A rapariga, também de 16 anos, foi agredida na terça-feira à tarde no recinto escolar e está hospitalizada em Lisboa.

"O aluno suspeito de agressão foi de imediato suspenso preventivamente, durante dez dias, e foi-lhe instaurado um processo disciplinar", indicou o Ministério da Educação (ME), em resposta à Lusa.

A aluna agredida, segundo o ME, continua internada no Hospital de Santa Maria, em Lisboa, com um "quadro clínico estabilizado".

Indicando que o caso está entregue às autoridades, a tutela refere que os seus serviços "estão em contacto permanente com a escola, tendo disponibilizado o apoio necessário".

"O Ministério da Educação repudia veementemente todas as formas de violência, em particular em ambiente escolar, e convida todos os encarregados de educação para uma atitude proativa de prevenção de comportamentos violentos e de desrespeito", lê-se na nota enviada à Lusa.

Após a agressão, a rapariga foi transportada para o hospital de Portalegre, onde deu entrada no serviço de urgências “em estado considerado grave”, segundo disse à Lusa, na quarta-feira, o porta-voz da Unidade Local de Saúde do Norte Alentejano (ULSNA), Ilídio Pinto Cardoso.

“A jovem deu entrada nas urgências do Hospital José Maria Grande, em Portalegre, foi avaliada e estabilizada pela equipa pediátrica.

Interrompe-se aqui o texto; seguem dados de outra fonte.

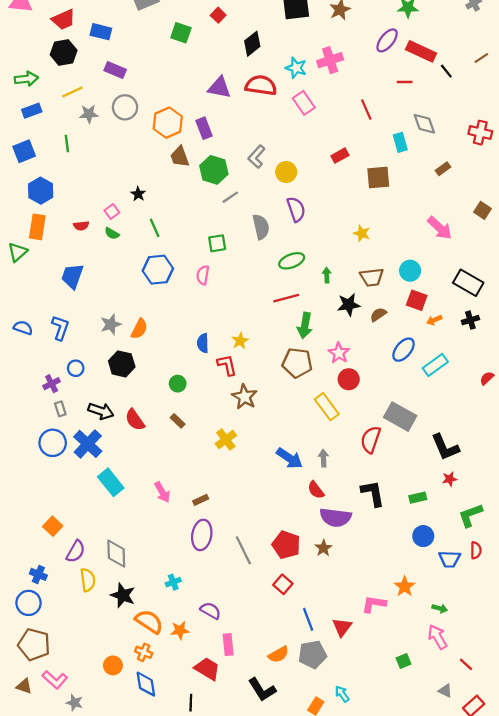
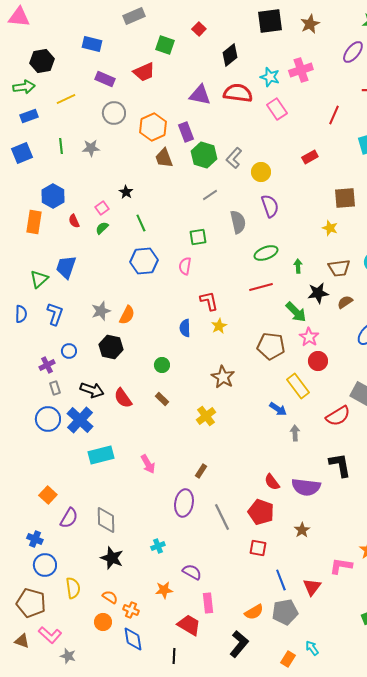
red trapezoid: (64, 20) -> (144, 72), moved
black hexagon: (64, 52) -> (42, 61), moved
red line: (366, 110) -> (334, 115), turned 48
gray star: (89, 114) -> (91, 148), moved
green hexagon: (214, 170) -> (204, 155), moved
brown square: (378, 177) -> (345, 198), moved
blue hexagon: (41, 191) -> (53, 196), moved
red semicircle: (81, 226) -> (74, 221), turned 72
green semicircle: (112, 233) -> (102, 228), turned 104
green triangle: (18, 252) -> (39, 279), moved
green arrow: (305, 326) -> (296, 312), moved, turned -55
blue semicircle: (23, 328) -> (21, 314), turned 72
red L-shape: (227, 365) -> (209, 301), moved
red semicircle: (371, 440) -> (338, 416), turned -140
blue arrow: (289, 458) -> (278, 409), moved, size x0.7
cyan rectangle: (111, 482) -> (101, 455), turned -65
red semicircle: (316, 490) -> (272, 482), moved
brown rectangle: (201, 500) -> (201, 471), moved, turned -32
brown star: (323, 548) -> (302, 530), moved
yellow semicircle: (88, 580) -> (73, 588), moved
red square: (283, 584) -> (258, 548), turned -30
blue circle: (29, 603) -> (45, 565), moved
orange semicircle: (149, 622) -> (110, 597), moved, size x0.6
black L-shape: (262, 690) -> (239, 644), turned -108

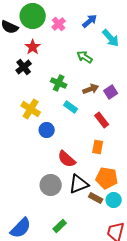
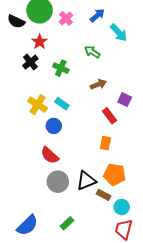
green cross: (59, 83) -> (61, 68), moved
purple square: (111, 92) -> (125, 100), moved, turned -32
cyan rectangle: (71, 107) -> (62, 104), moved
red semicircle: (67, 159) -> (50, 155), moved
cyan circle: (114, 200) -> (122, 207), moved

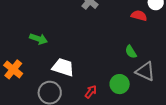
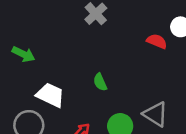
green semicircle: (131, 52) -> (100, 82), moved

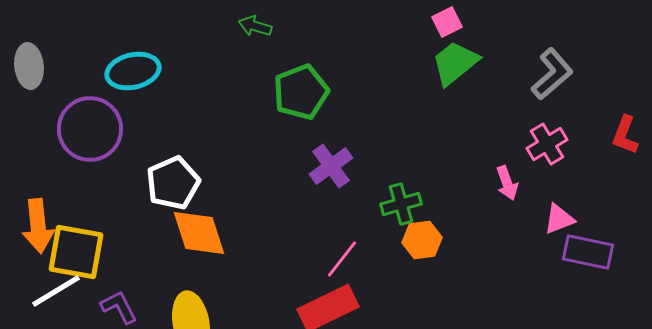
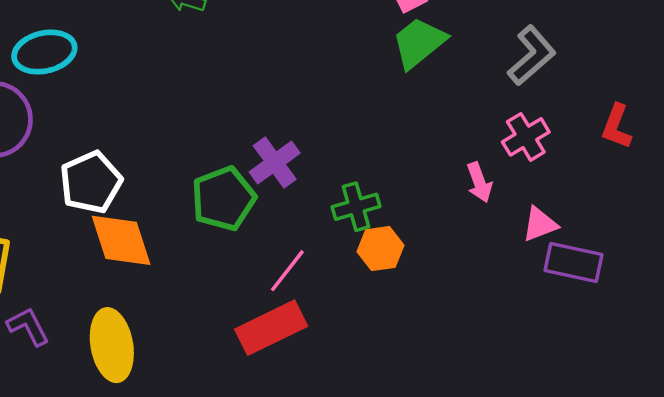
green pentagon: (301, 92) -> (223, 199), moved

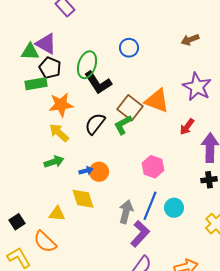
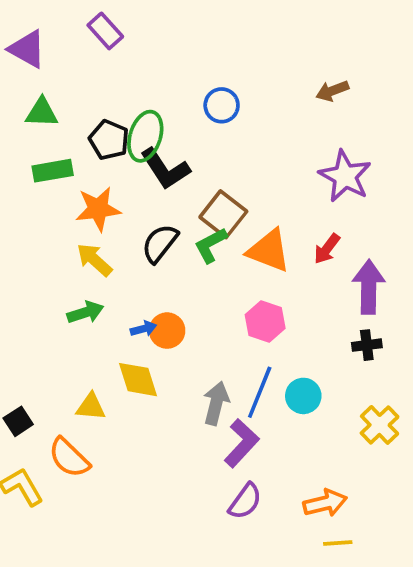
purple triangle: (46, 44) -> (27, 49), moved
black pentagon: (50, 68) -> (109, 140), moved
orange triangle: (157, 101) -> (269, 251), moved

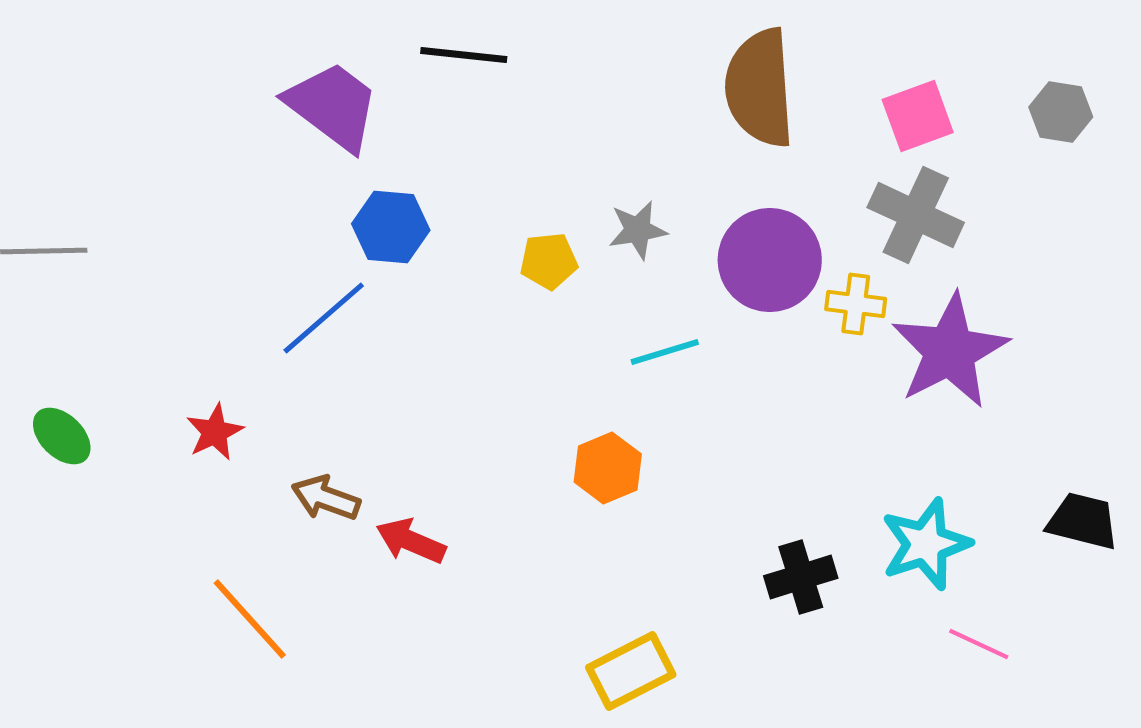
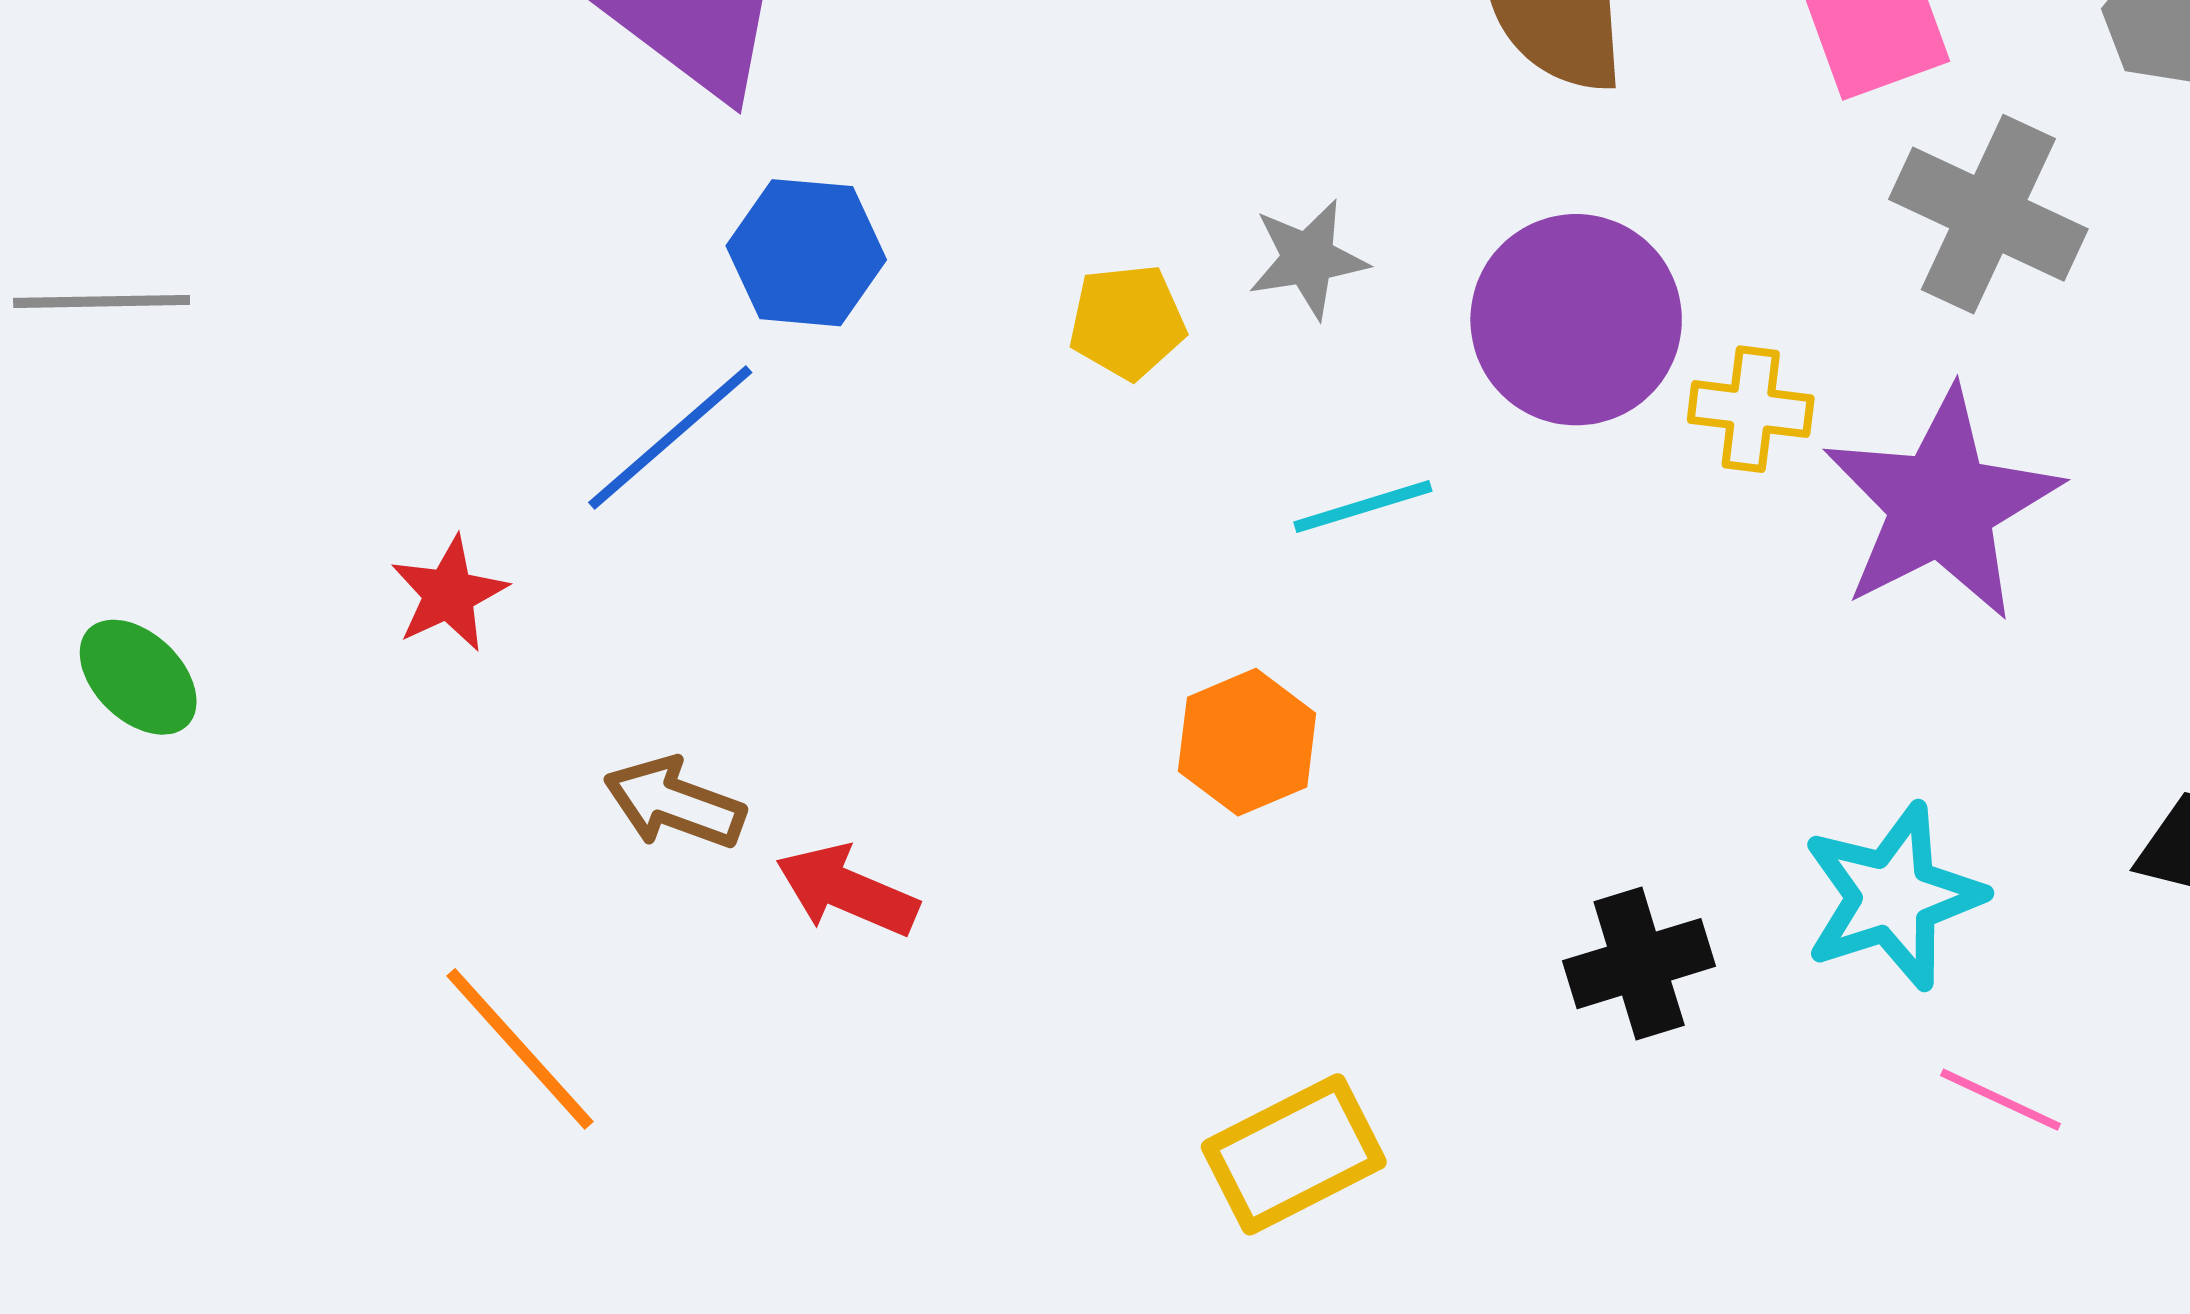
gray cross: (916, 215) -> (1988, 214), moved
red star: (215, 432) -> (449, 594), moved

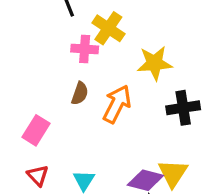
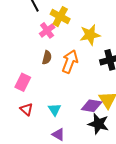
pink cross: (85, 49) -> (47, 30), turned -35

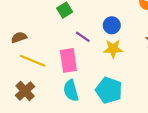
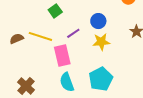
purple line: (83, 37) -> (73, 33), turned -64
yellow line: (33, 61) -> (40, 36), moved
cyan pentagon: (109, 90) -> (101, 79), turned 30

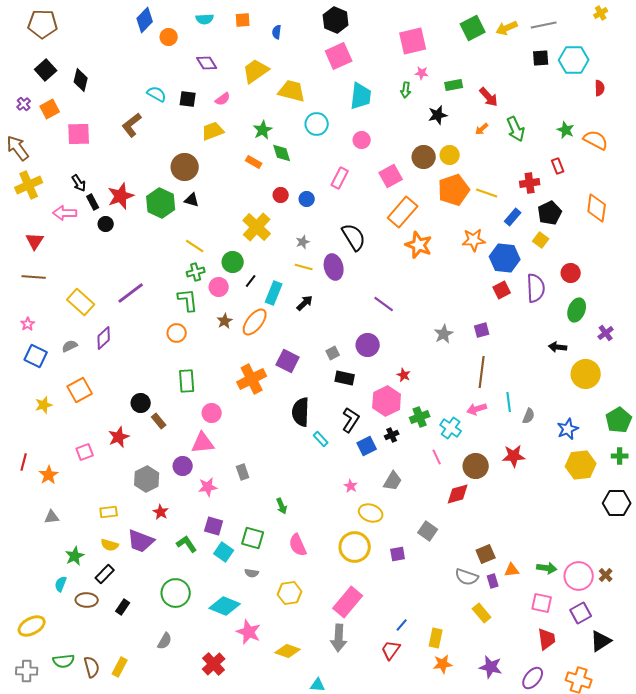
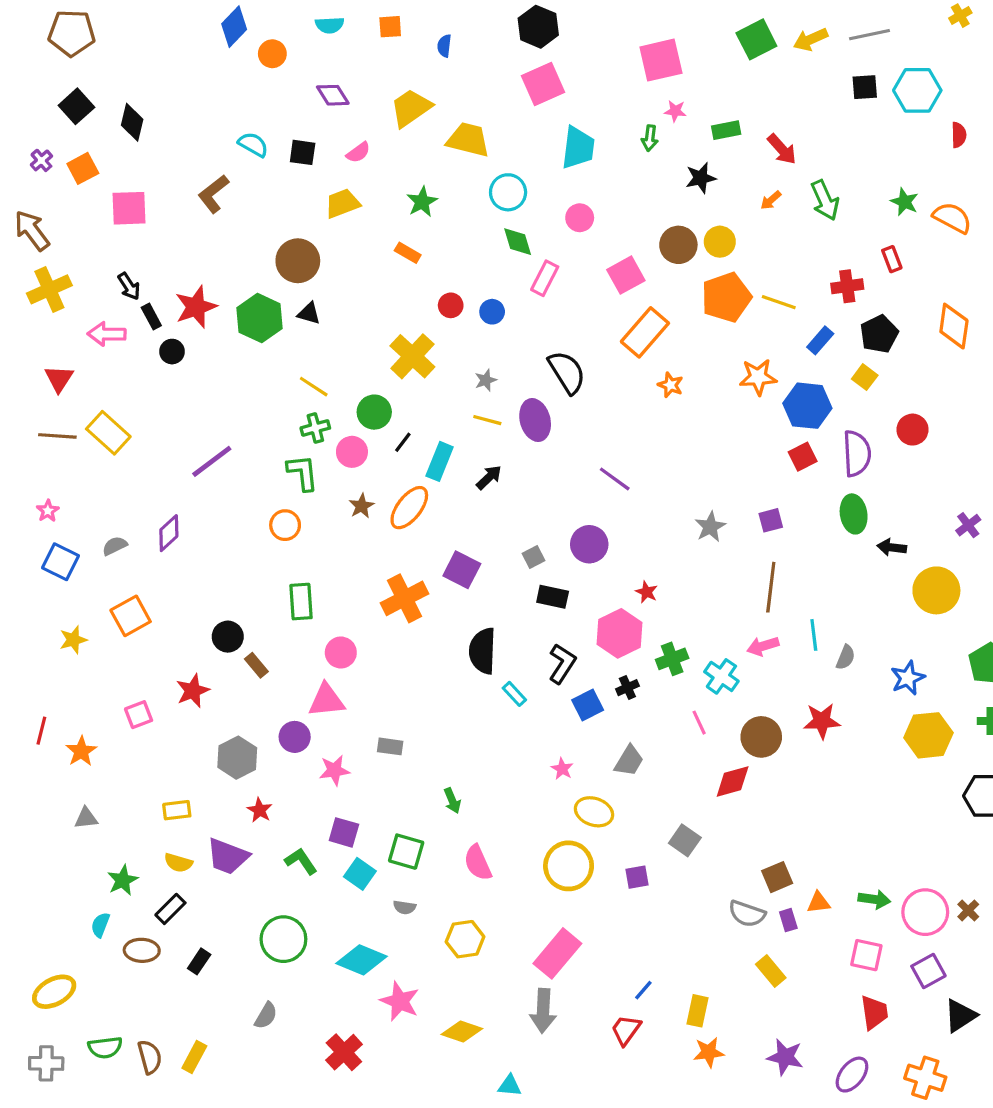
green diamond: (282, 153) -> (518, 242), moved
orange star: (419, 245) -> (670, 385), size x0.6
yellow rectangle: (81, 302) -> (108, 433), moved
green ellipse: (577, 310) -> (854, 514), moved, turned -30
gray rectangle: (243, 472) -> (390, 746), turned -63

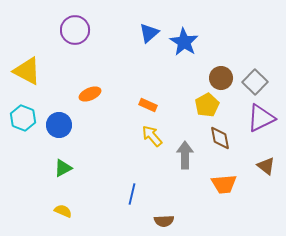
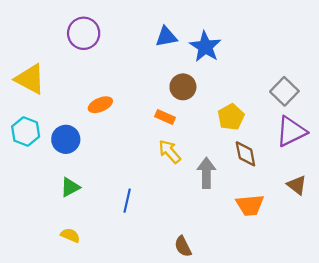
blue triangle: (149, 33) -> (166, 37), turned 30
brown circle: (221, 78) -> (183, 87), moved
blue line: (132, 194) -> (127, 201), moved
brown semicircle: (164, 221) -> (183, 246), turned 66

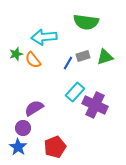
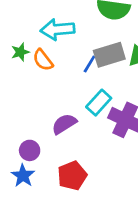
gray rectangle: (83, 56) -> (109, 55), size x1.6
purple semicircle: (34, 108) -> (64, 124), moved

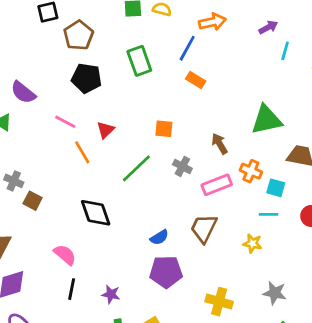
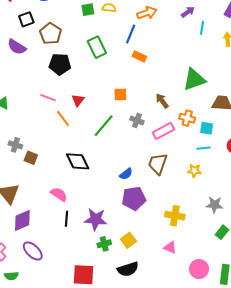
purple semicircle: (23, 92) -> (17, 47), moved
purple star: (111, 294) -> (96, 219), size x1.6

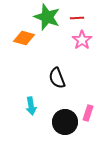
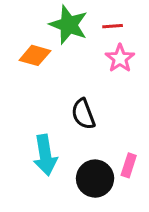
cyan arrow: (31, 106) -> (45, 155), size x1.5

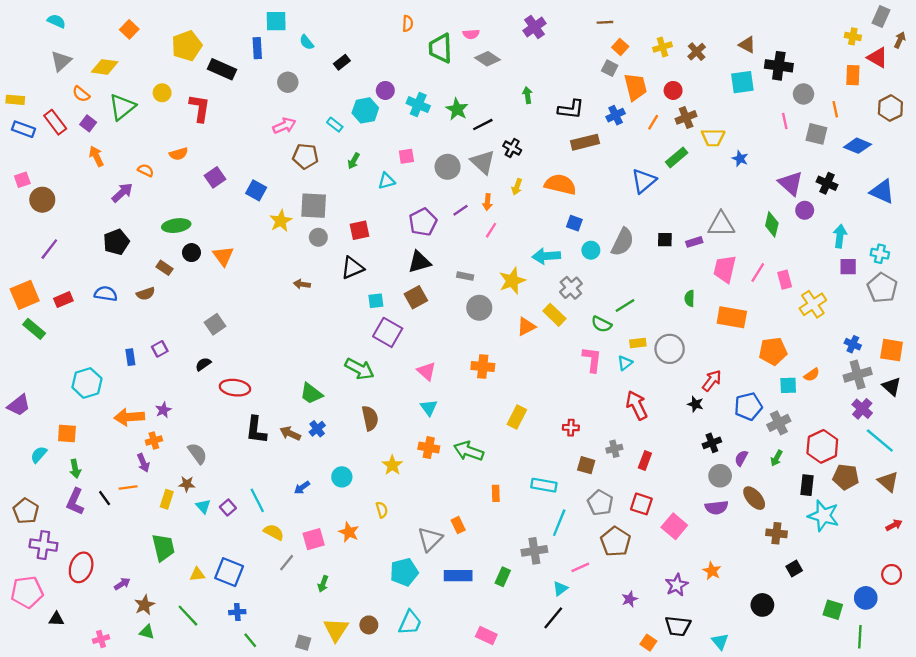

Porque precisava de cuidados diferenciados, nomeadamente devido a traumatismos maxilofaciais, foi transferida para o Hospital de Santa Maria, em Lisboa”, disse.

Fonte da GNR referiu à Lusa, na quarta-feira, que a vítima e o suspeito da agressão foram identificados, tendo sido também elaborado um auto de notícia.

“Fomos informados e deslocámo-nos ao local. Estamos a desenvolver as investigações e o inquérito para apurar mais pormenores sobre a situação”, acrescentou a mesma fonte da GNR.

Contactada hoje pela Lusa, a coordenadora da União de Sindicatos do Norte Alentejano (USNA), Helena Neves, alertou que na escola de Campo Maior, onde ocorreram as agressões, o número de funcionários (17) para cerca de 800 alunos "é insuficiente".

“Do nosso ponto de vista, o rácio é incorreto, um funcionário para 50 alunos é claramente insuficiente, tendo em conta o aumento destes fenómenos de violência. Em segundo lugar, o rácio, estando a ser cumprido, mesmo assim, ainda torna a situação pior, porque estes trabalhadores estão distribuídos e não estão entregues à função da vigilância”, disse.

O “crescente” número baixas entre os funcionários é outro dos problemas que a USNA aponta, sublinhando que se trata de uma “consequência da intensificação do ritmo de trabalho".

“Há intensificação do ritmo de trabalho, há mais baixas, há menos trabalhadores, há mais trabalho. É um círculo vicioso que tem de ser resolvido de duas formas: alterar urgentemente o rácio e tornar mais célere os processos de recrutamento para as escolas, pois há, desde junho, um processo aberto de recrutamento para a escola de Campo Maior”, disse Helena Neves.